Monday, October 05, 2009

Rules of the game

I'm a creature of habit. Or more specifically, routines. If I remember correctly my younger years, this has been sort of a gradual thing. I don't remember having rules in my life the way I do now when I was in my twenties, or even my early thirties. I think that somewhere around when I started to realize this single thing was really going to stick they started to kick in.

My old roommate Sonia told me a story about her older sister when we were in our early twenties. Her older sister was the ripe age of thirty at the time, and hadn't yet married. Sonia told me her sister wouldn't marry her current beau because, you know, when you get old you become more set in your ways. Thirty. Dang.

I don't think that my routines are that out of line, but that Marsha seems to think that some of the rules that I set for myself are a little over the top. But I don't think it's unreasonable to not turn on the heat or add the blanket to my bed before November 1. This is Oregon, for crying out loud. Temperate. Sure I am always cold and currently can't feel my fingers, but it's the principle of the matter.

Every morning when I get up I do the exact same thing - brush-teeth-wash-face-put-in-contacts-turn-on-shower-undress-shower-towel-in-hair-lotion-redress-make-coffee-take-vitamins-feed-cats-dry-hair-read-email-plug-in-curling-iron-scoop-litter-read-news-curl-hair-makeup-face-dress-read-more-news-put-on-jewelry-go-to-work.

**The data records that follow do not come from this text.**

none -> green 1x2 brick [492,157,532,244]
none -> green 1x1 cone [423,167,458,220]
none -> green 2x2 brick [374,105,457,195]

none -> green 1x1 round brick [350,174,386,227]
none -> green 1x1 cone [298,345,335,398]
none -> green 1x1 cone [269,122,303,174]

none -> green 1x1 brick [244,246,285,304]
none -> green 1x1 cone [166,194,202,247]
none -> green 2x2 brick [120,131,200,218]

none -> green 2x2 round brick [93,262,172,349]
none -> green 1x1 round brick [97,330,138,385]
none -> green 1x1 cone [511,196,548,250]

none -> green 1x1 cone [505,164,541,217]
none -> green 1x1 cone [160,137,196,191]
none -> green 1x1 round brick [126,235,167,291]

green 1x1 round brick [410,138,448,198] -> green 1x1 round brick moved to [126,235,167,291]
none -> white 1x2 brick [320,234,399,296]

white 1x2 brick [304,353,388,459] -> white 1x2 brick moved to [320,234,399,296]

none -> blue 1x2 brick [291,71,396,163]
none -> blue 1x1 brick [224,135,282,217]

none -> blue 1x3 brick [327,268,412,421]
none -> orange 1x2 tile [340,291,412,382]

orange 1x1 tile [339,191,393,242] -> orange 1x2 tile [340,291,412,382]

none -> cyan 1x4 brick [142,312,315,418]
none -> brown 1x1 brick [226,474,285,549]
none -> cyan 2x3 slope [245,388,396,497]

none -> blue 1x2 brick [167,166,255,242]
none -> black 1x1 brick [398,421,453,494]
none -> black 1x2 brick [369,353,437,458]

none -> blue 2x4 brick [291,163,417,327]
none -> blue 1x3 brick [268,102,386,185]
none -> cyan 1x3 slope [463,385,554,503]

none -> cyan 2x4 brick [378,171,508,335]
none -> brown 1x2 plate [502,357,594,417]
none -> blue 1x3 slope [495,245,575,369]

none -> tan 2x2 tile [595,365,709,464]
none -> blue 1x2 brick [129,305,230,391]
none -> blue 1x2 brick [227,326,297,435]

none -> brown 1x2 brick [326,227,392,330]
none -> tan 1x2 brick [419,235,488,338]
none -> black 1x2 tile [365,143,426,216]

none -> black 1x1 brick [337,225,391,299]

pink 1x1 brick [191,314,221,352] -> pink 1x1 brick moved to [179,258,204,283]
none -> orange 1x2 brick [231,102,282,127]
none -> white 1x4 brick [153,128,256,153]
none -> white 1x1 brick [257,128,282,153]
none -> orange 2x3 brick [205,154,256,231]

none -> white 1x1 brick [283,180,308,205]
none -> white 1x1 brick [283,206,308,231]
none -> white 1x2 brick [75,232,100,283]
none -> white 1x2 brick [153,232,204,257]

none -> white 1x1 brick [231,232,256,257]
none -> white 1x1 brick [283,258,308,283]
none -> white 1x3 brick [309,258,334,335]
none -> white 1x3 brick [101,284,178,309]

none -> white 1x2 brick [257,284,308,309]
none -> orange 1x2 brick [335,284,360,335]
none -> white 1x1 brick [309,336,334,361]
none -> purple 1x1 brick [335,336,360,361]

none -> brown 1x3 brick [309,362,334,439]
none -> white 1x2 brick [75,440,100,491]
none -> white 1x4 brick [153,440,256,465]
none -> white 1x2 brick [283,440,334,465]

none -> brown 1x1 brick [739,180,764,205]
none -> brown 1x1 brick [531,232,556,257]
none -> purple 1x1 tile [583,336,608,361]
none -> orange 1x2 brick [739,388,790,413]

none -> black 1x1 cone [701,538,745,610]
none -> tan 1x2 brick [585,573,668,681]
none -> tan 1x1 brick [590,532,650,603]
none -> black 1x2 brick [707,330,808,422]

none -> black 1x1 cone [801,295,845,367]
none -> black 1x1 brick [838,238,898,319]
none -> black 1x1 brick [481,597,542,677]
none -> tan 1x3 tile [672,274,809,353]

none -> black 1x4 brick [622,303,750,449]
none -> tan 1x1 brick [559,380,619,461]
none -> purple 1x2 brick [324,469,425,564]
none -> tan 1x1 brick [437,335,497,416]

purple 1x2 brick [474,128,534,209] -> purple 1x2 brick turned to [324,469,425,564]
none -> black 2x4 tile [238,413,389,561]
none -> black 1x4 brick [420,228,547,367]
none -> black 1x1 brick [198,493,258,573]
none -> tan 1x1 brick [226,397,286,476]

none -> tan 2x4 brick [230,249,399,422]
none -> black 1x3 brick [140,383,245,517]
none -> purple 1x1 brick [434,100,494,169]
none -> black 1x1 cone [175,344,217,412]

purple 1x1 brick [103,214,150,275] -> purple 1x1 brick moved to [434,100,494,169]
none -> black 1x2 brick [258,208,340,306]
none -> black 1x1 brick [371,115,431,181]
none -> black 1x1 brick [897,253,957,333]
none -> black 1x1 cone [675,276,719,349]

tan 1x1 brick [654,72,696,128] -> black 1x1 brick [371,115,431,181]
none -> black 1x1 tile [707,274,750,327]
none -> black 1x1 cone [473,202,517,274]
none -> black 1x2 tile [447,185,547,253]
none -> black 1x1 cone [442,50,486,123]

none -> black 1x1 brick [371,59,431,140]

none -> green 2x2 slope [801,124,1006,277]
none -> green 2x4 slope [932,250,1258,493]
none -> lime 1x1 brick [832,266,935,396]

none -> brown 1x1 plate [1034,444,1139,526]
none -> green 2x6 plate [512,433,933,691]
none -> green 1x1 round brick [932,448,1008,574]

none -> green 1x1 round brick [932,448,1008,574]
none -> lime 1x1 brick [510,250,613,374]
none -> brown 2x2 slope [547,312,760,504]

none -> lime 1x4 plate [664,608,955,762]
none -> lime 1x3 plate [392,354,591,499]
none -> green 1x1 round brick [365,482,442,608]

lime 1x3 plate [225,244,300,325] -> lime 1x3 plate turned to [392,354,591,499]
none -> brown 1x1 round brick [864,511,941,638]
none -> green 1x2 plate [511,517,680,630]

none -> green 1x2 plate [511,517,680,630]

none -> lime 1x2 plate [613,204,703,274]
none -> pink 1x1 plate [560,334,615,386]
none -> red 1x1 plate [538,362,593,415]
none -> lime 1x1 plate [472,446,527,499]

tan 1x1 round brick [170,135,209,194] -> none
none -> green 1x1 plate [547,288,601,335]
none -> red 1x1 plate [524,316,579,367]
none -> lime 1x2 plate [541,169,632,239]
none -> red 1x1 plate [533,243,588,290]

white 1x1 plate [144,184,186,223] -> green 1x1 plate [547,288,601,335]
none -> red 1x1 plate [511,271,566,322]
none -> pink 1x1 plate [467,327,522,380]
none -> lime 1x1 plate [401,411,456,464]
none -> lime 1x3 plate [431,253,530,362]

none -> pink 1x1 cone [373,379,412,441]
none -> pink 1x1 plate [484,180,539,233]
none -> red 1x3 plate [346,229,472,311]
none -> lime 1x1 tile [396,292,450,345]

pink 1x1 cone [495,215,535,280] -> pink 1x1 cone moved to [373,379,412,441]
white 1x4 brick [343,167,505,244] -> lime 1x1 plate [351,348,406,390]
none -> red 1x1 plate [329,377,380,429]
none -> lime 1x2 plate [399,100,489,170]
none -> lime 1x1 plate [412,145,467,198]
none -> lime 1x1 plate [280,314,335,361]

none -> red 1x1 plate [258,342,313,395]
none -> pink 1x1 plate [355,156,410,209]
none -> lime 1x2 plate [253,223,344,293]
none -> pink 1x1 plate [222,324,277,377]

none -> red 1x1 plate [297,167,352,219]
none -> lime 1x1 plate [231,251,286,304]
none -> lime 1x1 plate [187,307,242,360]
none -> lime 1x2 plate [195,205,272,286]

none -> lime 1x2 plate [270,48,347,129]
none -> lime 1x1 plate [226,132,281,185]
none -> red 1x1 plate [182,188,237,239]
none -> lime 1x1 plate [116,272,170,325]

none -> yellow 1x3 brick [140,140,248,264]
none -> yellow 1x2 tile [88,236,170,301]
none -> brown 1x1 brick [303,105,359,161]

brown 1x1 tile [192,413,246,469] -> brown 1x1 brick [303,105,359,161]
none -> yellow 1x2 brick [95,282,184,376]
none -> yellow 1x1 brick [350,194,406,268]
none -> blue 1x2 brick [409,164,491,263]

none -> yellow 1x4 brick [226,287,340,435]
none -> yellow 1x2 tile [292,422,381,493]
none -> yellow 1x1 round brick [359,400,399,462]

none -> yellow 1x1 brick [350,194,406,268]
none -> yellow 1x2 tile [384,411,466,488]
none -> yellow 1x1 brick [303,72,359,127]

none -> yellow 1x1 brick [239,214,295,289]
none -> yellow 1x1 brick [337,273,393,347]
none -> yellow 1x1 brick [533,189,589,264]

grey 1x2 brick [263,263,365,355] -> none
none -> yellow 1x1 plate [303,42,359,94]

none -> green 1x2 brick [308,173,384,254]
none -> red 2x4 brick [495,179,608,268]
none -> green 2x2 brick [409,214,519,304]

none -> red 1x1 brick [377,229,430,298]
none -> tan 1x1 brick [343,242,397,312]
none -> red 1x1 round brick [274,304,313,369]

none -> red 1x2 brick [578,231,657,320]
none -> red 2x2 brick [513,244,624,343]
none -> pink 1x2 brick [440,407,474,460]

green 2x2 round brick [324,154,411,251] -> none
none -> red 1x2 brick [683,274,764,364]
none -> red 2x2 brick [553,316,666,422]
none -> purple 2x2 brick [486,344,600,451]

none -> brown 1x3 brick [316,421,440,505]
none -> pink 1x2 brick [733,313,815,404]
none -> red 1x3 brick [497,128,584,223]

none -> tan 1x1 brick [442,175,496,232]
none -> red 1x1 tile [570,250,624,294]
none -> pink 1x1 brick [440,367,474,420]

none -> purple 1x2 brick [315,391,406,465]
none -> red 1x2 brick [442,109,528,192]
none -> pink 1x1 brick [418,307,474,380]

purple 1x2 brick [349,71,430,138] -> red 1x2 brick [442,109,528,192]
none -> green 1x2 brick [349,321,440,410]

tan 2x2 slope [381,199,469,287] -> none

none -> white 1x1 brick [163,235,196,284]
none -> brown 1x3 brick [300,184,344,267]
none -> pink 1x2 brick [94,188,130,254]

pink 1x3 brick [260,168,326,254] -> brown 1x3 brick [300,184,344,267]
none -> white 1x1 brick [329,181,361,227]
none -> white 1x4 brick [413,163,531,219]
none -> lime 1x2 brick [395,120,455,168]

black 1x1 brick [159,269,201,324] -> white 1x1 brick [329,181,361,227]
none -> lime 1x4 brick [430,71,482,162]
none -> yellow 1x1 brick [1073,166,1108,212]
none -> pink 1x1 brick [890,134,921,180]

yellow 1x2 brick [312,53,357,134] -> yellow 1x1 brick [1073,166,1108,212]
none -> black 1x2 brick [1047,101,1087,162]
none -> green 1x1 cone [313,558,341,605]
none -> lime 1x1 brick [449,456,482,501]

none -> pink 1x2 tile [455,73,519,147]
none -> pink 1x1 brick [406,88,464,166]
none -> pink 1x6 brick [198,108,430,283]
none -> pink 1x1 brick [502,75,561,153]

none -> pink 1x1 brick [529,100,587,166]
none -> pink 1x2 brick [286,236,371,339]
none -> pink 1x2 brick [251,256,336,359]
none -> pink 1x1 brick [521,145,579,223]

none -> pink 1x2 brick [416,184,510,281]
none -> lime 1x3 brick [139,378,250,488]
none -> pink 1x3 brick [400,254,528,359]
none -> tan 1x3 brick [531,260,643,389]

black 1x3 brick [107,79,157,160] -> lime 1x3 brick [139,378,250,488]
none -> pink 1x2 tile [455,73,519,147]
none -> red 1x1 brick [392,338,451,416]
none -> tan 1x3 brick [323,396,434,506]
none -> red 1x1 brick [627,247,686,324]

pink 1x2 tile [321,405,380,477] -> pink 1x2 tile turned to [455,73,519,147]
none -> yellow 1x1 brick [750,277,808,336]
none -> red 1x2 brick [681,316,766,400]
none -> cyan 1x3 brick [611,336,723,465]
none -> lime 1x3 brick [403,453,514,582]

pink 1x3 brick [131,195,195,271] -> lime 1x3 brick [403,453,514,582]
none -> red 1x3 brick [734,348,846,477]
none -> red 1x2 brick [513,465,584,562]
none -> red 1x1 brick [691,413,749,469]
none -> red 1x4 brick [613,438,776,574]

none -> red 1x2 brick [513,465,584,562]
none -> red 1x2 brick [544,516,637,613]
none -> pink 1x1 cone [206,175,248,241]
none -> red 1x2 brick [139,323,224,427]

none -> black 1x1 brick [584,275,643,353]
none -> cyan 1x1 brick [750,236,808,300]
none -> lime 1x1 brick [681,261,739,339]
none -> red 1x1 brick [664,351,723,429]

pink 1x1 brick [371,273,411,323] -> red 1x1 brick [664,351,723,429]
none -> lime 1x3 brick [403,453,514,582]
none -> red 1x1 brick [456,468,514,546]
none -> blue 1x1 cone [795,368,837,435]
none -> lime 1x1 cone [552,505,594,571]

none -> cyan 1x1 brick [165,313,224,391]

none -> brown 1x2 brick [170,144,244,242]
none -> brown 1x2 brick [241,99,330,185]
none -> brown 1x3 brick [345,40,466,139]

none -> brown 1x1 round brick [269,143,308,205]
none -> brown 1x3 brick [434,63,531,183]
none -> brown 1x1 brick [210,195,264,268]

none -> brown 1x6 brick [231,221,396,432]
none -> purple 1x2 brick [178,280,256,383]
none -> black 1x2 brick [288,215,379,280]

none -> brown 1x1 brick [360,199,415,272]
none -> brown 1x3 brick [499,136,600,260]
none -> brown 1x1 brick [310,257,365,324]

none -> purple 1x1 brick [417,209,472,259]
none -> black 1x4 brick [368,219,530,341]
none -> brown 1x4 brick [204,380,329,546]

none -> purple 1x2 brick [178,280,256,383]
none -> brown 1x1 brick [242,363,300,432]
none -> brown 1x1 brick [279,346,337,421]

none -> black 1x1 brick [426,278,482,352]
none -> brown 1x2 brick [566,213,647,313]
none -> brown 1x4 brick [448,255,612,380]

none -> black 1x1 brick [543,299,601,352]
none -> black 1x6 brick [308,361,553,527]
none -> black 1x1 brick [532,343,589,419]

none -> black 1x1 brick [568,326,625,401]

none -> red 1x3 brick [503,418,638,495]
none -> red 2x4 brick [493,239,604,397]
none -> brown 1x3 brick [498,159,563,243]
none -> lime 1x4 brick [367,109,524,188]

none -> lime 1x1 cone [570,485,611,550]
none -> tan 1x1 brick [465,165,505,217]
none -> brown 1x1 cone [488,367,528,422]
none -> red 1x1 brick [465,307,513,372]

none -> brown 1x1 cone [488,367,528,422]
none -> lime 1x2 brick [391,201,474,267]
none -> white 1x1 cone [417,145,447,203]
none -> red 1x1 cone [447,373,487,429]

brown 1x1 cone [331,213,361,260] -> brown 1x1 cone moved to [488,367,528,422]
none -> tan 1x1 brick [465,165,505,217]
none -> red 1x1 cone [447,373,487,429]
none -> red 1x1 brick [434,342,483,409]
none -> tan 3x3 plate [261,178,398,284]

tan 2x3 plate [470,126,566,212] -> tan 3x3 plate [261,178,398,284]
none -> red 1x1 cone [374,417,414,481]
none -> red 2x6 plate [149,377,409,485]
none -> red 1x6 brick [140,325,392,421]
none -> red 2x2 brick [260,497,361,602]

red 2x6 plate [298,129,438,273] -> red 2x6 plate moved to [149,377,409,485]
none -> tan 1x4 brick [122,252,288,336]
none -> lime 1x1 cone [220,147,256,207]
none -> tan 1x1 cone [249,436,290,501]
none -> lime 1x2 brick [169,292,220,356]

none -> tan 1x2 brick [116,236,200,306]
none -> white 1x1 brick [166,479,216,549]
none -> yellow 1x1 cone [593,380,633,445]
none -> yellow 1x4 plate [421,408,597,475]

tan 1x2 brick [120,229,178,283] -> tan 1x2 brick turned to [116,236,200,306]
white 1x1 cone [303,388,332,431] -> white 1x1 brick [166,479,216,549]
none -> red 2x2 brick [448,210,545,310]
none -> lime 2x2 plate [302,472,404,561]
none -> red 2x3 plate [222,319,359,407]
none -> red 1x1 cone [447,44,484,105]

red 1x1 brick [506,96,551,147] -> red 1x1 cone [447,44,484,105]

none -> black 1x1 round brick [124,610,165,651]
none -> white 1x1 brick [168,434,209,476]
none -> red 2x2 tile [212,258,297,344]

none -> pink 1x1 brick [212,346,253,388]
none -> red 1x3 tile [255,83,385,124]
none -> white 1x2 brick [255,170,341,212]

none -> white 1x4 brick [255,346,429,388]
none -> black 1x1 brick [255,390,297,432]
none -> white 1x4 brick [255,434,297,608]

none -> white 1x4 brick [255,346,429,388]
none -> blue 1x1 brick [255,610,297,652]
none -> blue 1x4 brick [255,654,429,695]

I have rules about which coffee place I go to depending on where I am working, which result in specific driving routes. I do my dangedest to be to work between 7:15 and 7:30, depending on the office I'm in. If I take a lunch I take it at approximately the same time every day, again depending on the office, but I don't stick too much to that. When I get home, though I do immediately change into houseclothes, the evening is pretty mixed until 9:30 when the get-ready-for-bed routine takes over. I don't think I am any different than anybody else, really, I mean, what is life without some kind of order? Chaos, that's what. And my work life is chaotic enough.

Maybe that's why when I get up on Sunday morning I take the far corner of the fitted sheet with me so that the bed is half-stripped by the time I am half way to the bathroom. Maybe that's why I won't wear socks or a coat until December 1. Maybe that's why the cats don't get their wet-food treat until promptly 9pm, no matter how much they meow. And maybe that's why I HAVE to be in bed by 10pm, and at 11pm, even if I am not tired enough to sleep or the show on TV is really interesting, I take off my glasses, turn down the sound, roll over and close my eyes.

Order. Routine. Rules. They're all comfortable. They're all safe. They're all a little bit of normalcy in an otherwise not so normal existence.